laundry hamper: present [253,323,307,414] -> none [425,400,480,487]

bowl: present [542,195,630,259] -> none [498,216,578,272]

...

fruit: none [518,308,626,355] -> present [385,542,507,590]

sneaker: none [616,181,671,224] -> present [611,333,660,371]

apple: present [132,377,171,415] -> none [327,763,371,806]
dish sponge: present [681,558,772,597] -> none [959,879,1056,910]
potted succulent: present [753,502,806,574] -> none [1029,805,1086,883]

WHAT IS REQUIRED. In the entries above, the lines from the one bearing "sneaker: none [616,181,671,224]" up to and including the one bearing "potted succulent: present" should be transcribed exactly; no other line is wanted.

OUTPUT OF THE EXERCISE.
sneaker: none [616,181,671,224] -> present [611,333,660,371]

apple: present [132,377,171,415] -> none [327,763,371,806]
dish sponge: present [681,558,772,597] -> none [959,879,1056,910]
potted succulent: present [753,502,806,574] -> none [1029,805,1086,883]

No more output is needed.